──────── Passage shown
I hate this, they stopped doing that when they found out my one hour minimum applies to 25 second jobs


----------



## Ty27 (Dec 14, 2014)

That annoying friend that plows for a different company and every time it's just beginning to snow your phone vibrates and its says:
Friend- Starting to snow!!! Second round of salt already!! Being plowing in a bit, YOU BETTER GET READY
Me- well no crap I better get ready


----------



## peteo1 (Jul 4, 2011)

Had a guy come out to talk to me yesterday....

Guy: how many more times are you going to plow?

Me: how many more times is it going to snow?

Guy: how the hell should I know? 

Me: well, there's your answer


----------



## ggb6259 (Jan 14, 2010)

This morning- after 45-50mph winds and snow all day yesterday.... 
Wife- Why are you up so early? 
Me- have to knock out the drive ways- 
Wife- ok but why not later- 
Me- It's Sunday and no one is on the road at 5:30am. safer and faster... 

And she is the worst one about freebies, 
Can you take care of "insert a name" while your out?
────────────────
──────── Recorded data
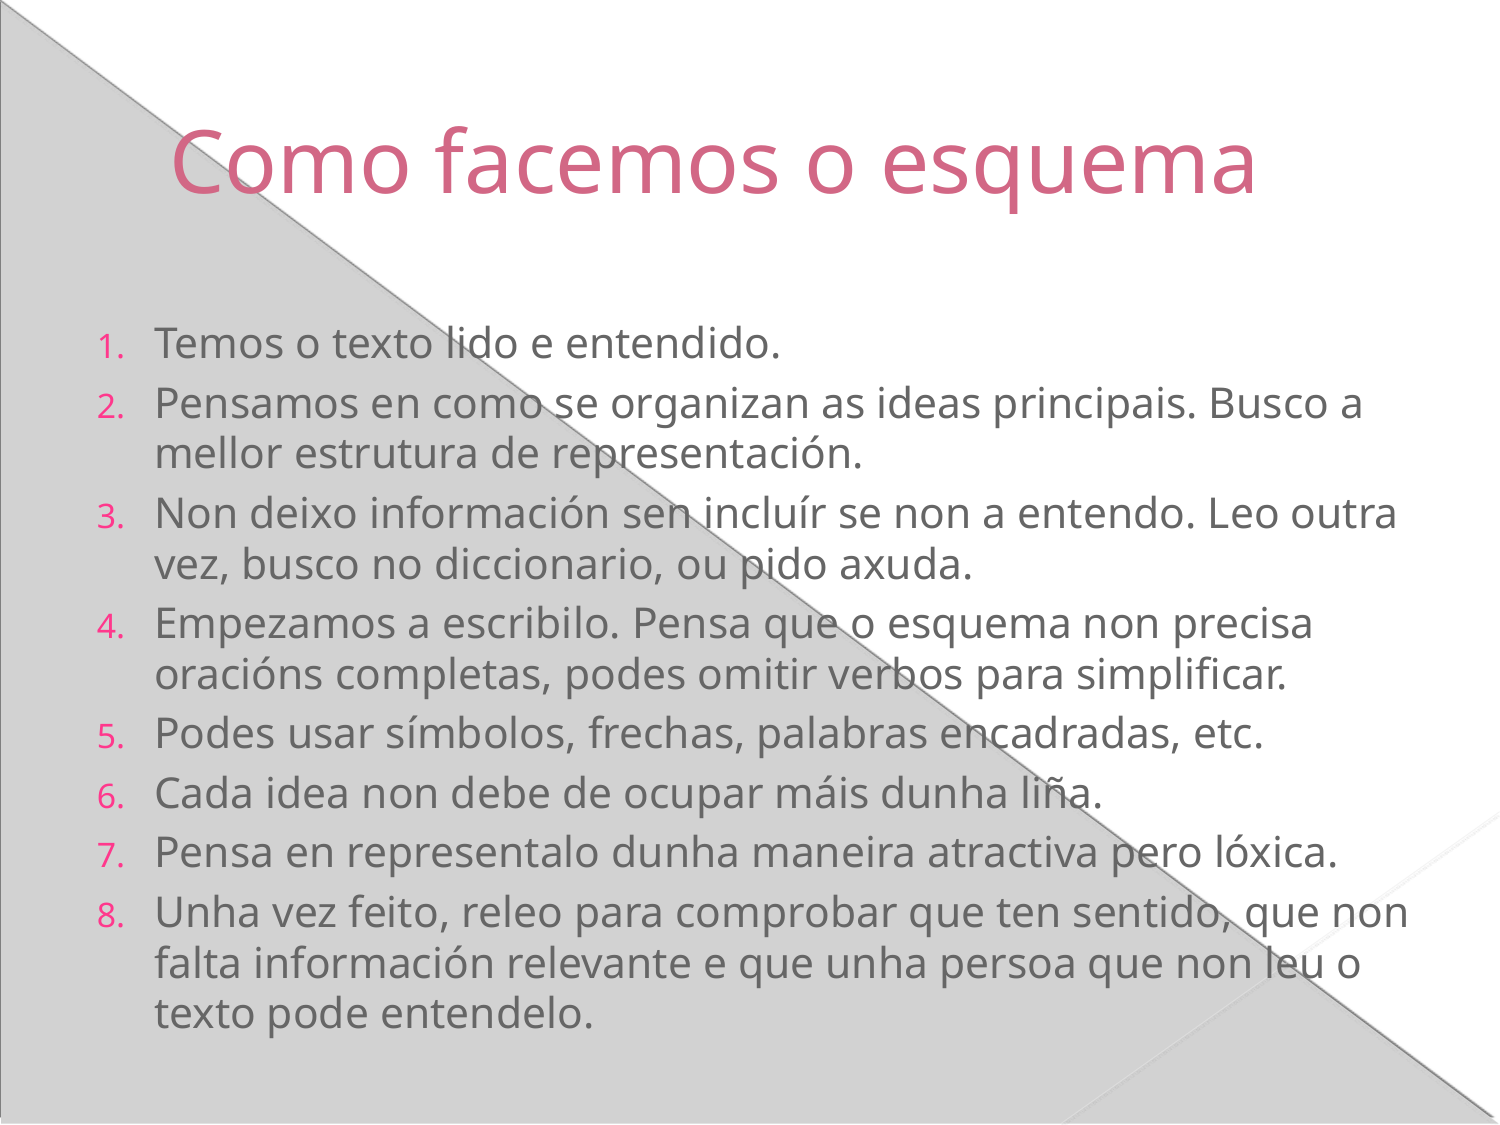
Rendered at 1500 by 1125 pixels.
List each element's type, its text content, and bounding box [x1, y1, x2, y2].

text_box Temos o texto lido e entendido. Pensamos en como se organizan as ideas principais. Busco a mellor estrutura de representación. Non deixo información sen incluír se non a entendo. Leo outra vez, busco no diccionario, ou pido axuda. Empezamos a escribilo. Pensa que o esquema non precisa oracións completas, podes omitir verbos para simplificar. Podes usar símbolos, frechas, palabras encadradas, etc. Cada idea non debe de ocupar máis dunha liña. Pensa en representalo dunha maneira atractiva pero lóxica. Unha vez feito, releo para comprobar que ten sentido, que non falta información relevante e que unha persoa que non leu o texto pode entendelo. [74, 308, 1425, 1059]
text_box Como facemos o esquema [74, 43, 1425, 274]
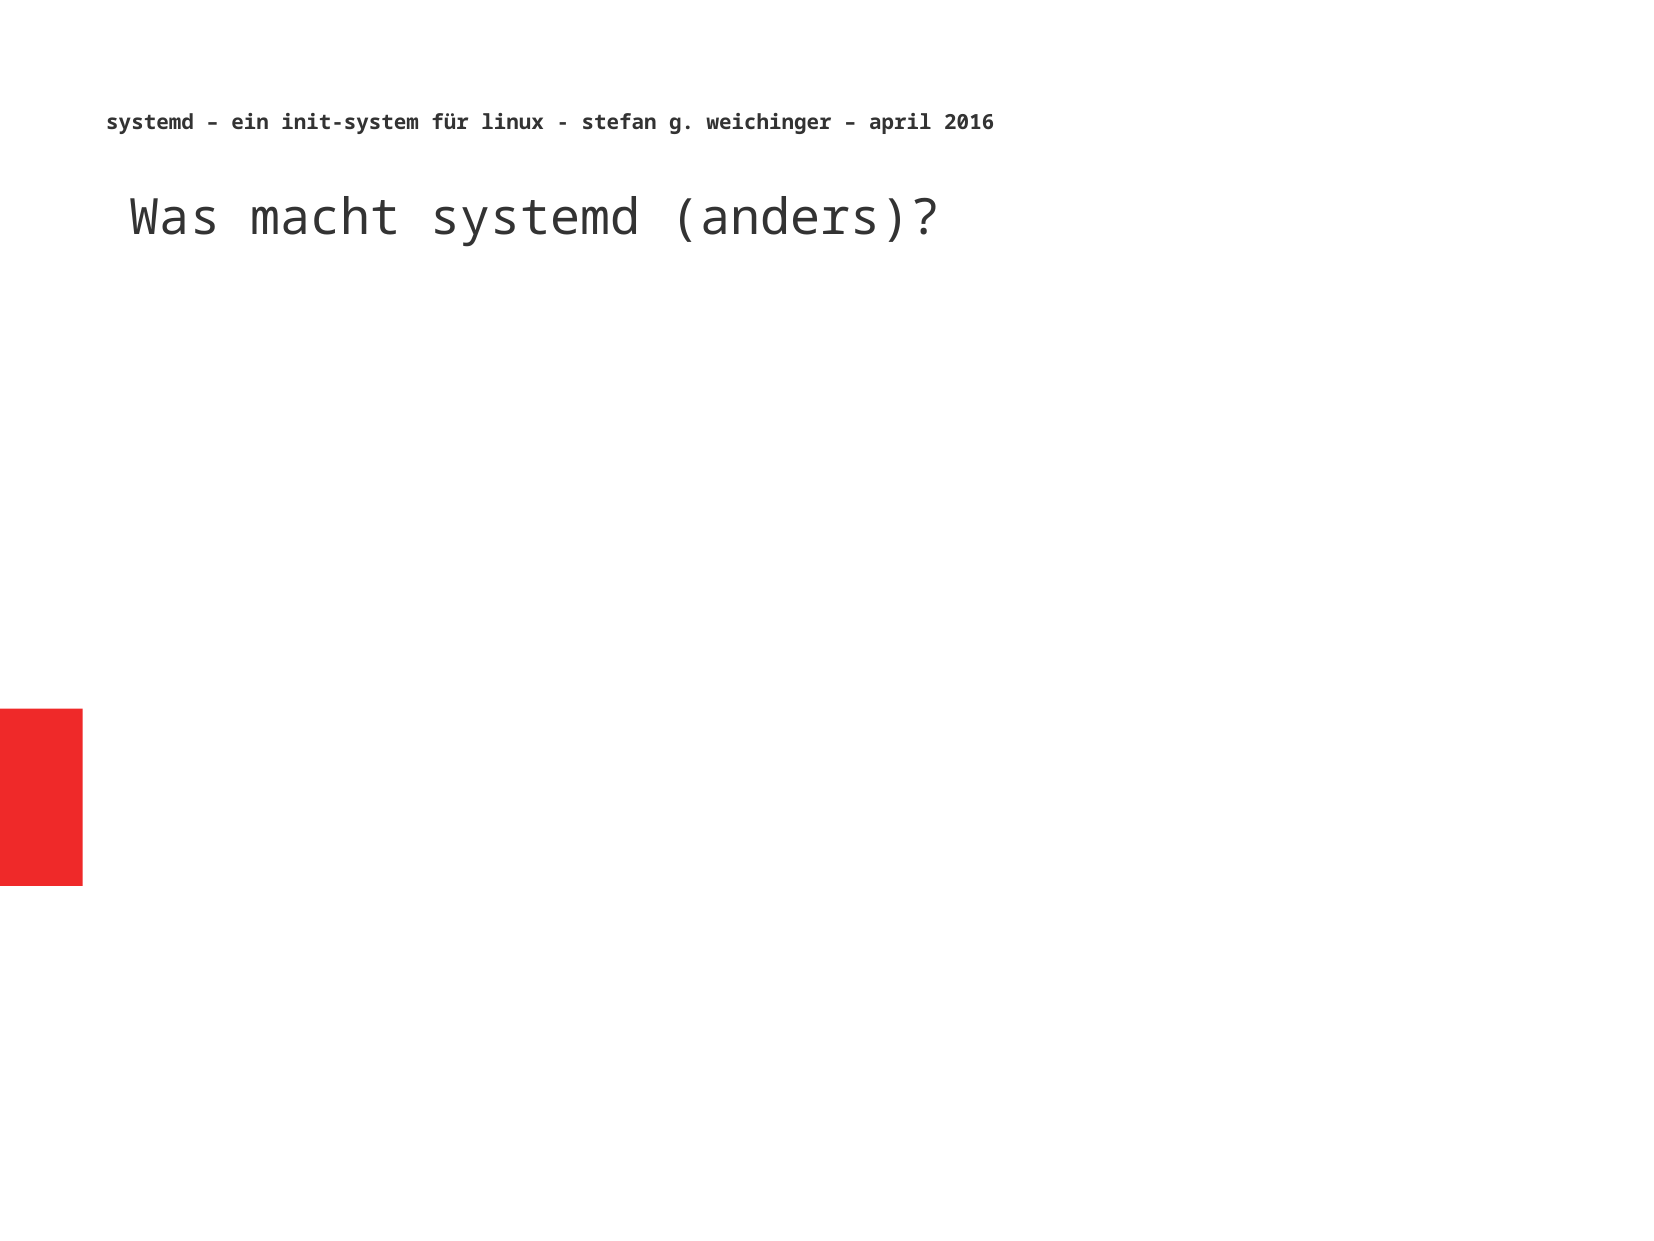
────────────────
### Exercise tasks
• 1. Name every forum user who has a post with a header in the plowing thread.
• 2. Set down the part of the plowing thread that begins at the words "Guy: how the" and stops after "up so early?".

### Results for each task
• 1. Ty27, peteo1, ggb6259

• 2.
Guy: how the hell should I know? 

Me: well, there's your answer


----------



## ggb6259 (Jan 14, 2010)

This morning- after 45-50mph winds and snow all day yesterday.... 
Wife- Why are you up so early?